Focus

Will Smith’s con-artist caper Focus has some pretty significant shortcomings, says MacDara Conroy

How to review a con artist movie of the kind that by definition lives by its twists and surprises, but one that’s so poorly done, the reasons why simply have to be remarked upon? Don’t worry, I’m not about to throw down any film-ruining spoilers; I still feel terrible for having accidentally blurted the ending of The Sixth Sense to a friend in college (I thought he’d seen it, honest!). But Focus, the first Will Smith star vehicle since the disastrous After Earth, has some pretty significant shortcomings.
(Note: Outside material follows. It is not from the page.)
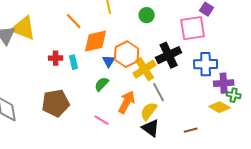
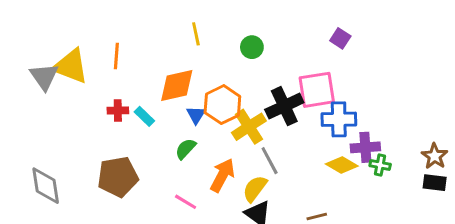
orange line: (74, 21) -> (116, 56), moved, turned 48
pink square: (193, 28) -> (317, 90), moved
cyan rectangle: (74, 62) -> (144, 116), turned -32
yellow diamond: (220, 107) -> (342, 165), moved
After a swift introduction to antihero Nicky (Smith) and his schooling of amateur scammer and would-be protégé Jess (Margot Robbie), which places the emphasis squarely on the ‘artist’ part of ‘con artist’, the first hints that something’s amiss come during an extended opening act in New Orleans as crowds amass for a big football game. Things get off to a brisk start here as Nicky espouses his theft-as-art philosophy, thanks largely to an exceptionally choreographed dance of sleight-of-hand in the French Quarter. But as the plot’s finer details come into focus, it’s the compromises that sharpen in the foreground.
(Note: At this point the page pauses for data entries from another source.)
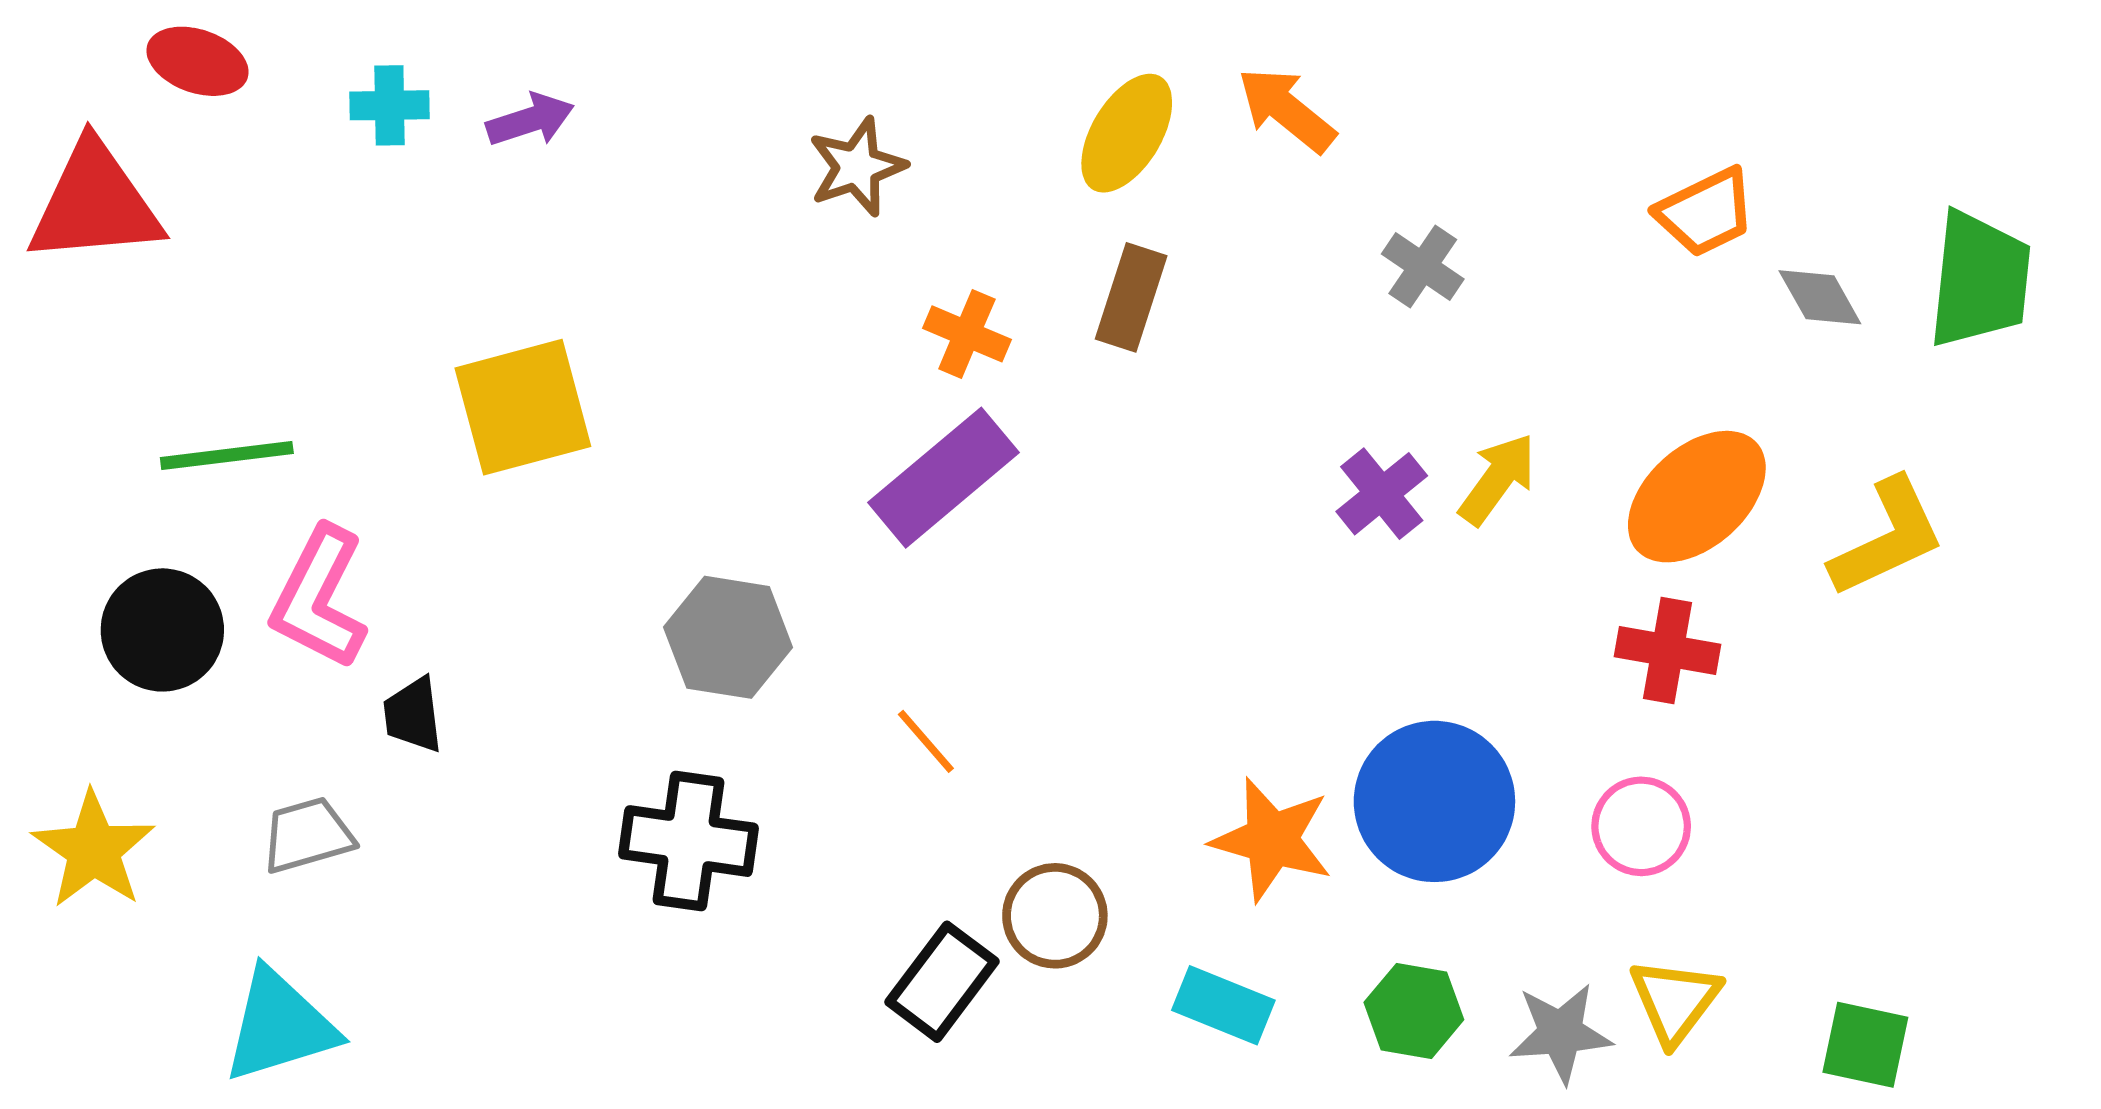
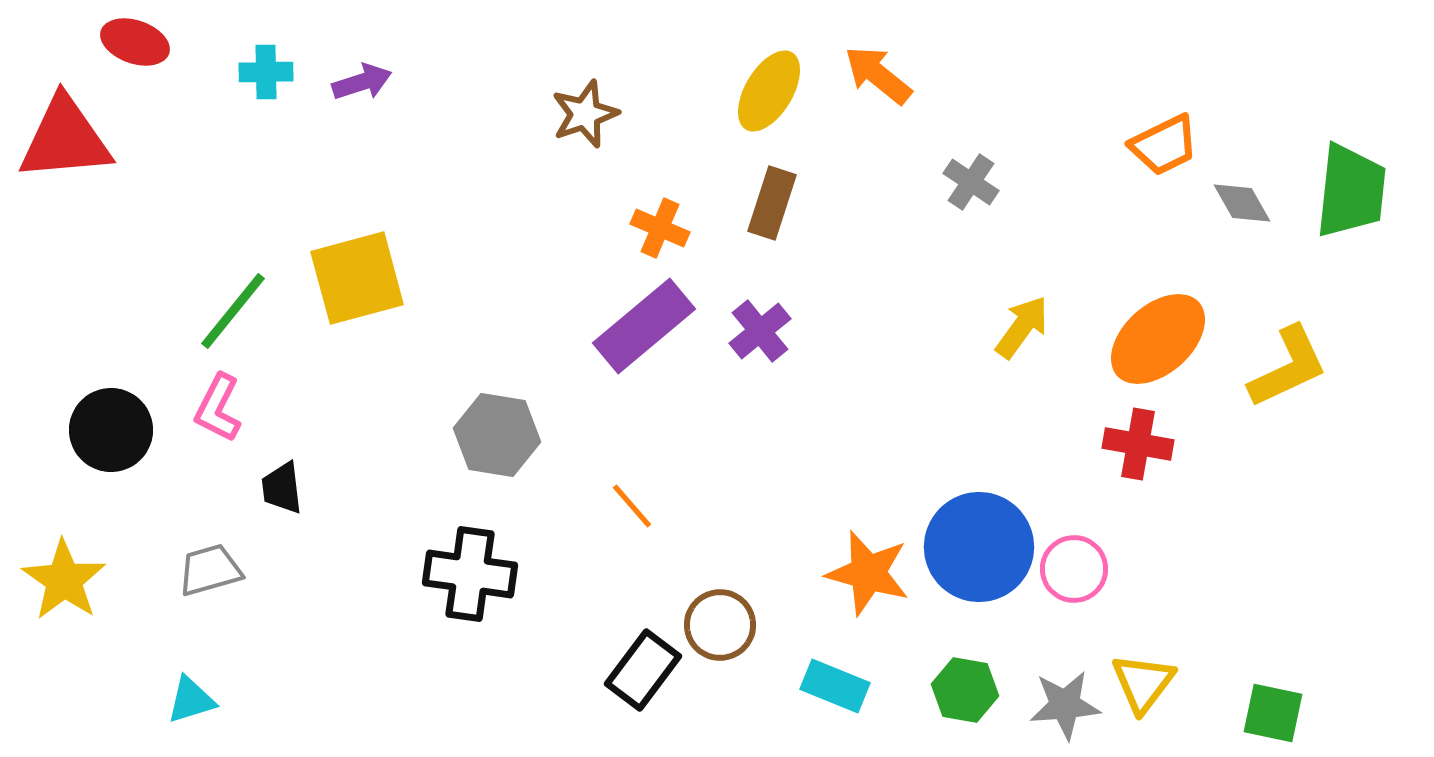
green line: (227, 456) -> (233, 311), moved, turned -44
purple cross: (1382, 494) -> (760, 331), moved
pink L-shape: (319, 598) -> (218, 408), size x0.7
pink circle: (1641, 826) -> (1074, 569), moved
cyan triangle: (280, 1026) -> (191, 700), size x0.6

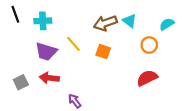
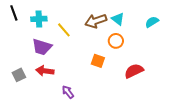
yellow line: (74, 44) -> (64, 30), moved
orange circle: (149, 45) -> (116, 41), moved
orange square: (103, 52) -> (98, 61), moved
There’s that niggling absence of the NFL’s familiar branding, for one. This ain’t the Super Bowl, no matter how many times you think you’ve heard that phrase because ‘Superdome’ sounds a bit like it. And that’s fairly conspicuous considering the slew of luxury brands that feature prominently throughout. Could it be that the film implies the taint of impropriety within a legitimate sporting organisation, ahem? Doesn’t that also telegraph the next twist in the tale?

Less a twist than a wholesale change of script is the film’s sudden halt just as that story kicks into gear. Cue a three-year leap forward and a relocation to a bland depiction of Buenos Aires, where an apparently down-on-his-luck Nicky is contracted by a wealthy racing team boss in a sport that’s almost-but-not-quite Formula 1 for a spot of corporate espionage (a thinly veiled, wildly embellished nod to the 2007 ‘spygate’ controversy). I can’t image Bernie Ecclestone and the rest of the paddock are pleased about that. Ditto the film’s implying that a certain online auction service facilitates large-scale money laundering. Or how about BD Wong’s portrayal of a stereotypically slimy Chinese businessman that’s only missing the Fu Manchu moustache? (Man, where is your dignity?)
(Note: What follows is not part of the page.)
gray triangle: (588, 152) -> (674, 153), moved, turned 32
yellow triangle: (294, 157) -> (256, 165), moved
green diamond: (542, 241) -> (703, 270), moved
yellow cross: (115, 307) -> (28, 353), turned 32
These examples (aside from the casual misogyny) seem to be the only parties writer-director team Glenn Ficarra and John Requa are willing to offend in a film that constantly teases sex and danger and intrigue but never follows through, perhaps for fear of alienating any segment of its thoroughly market researched, lowest common denominator target audience. Sure, Focus keeps a few curveballs for the end, but they’re more the result of sheer exhaustion at anticipating so many obvious twists and turns and double-bluffs than any real cleverness with a script that, even before its service to the focus groups and product placement requirements, feels like a compromise between two completely different stories, and two completely different tones. One particularly dark scene in the final act (actually one of the better-done set-pieces in and of itself) feels like it was spliced in from a bleak crime thriller, and hints at the much better film that perhaps could have been.

Meanwhile, after most of the supporting cast is dispensed with, we’re left with Smith (who’s not as suave and charming as he thinks he is) and Robbie (who’s a better actor than Megan Fox, but unfortunately has a similar plasticky persona) and their chaste, spark-less rom-com dalliance is the exact opposite of what might have lent the edge Focus so desperately needs.

For a film that repeatedly emphasises the importance of focus, it’s the lack of it that stands out most of all. But that’s filmmaking by consensus for you.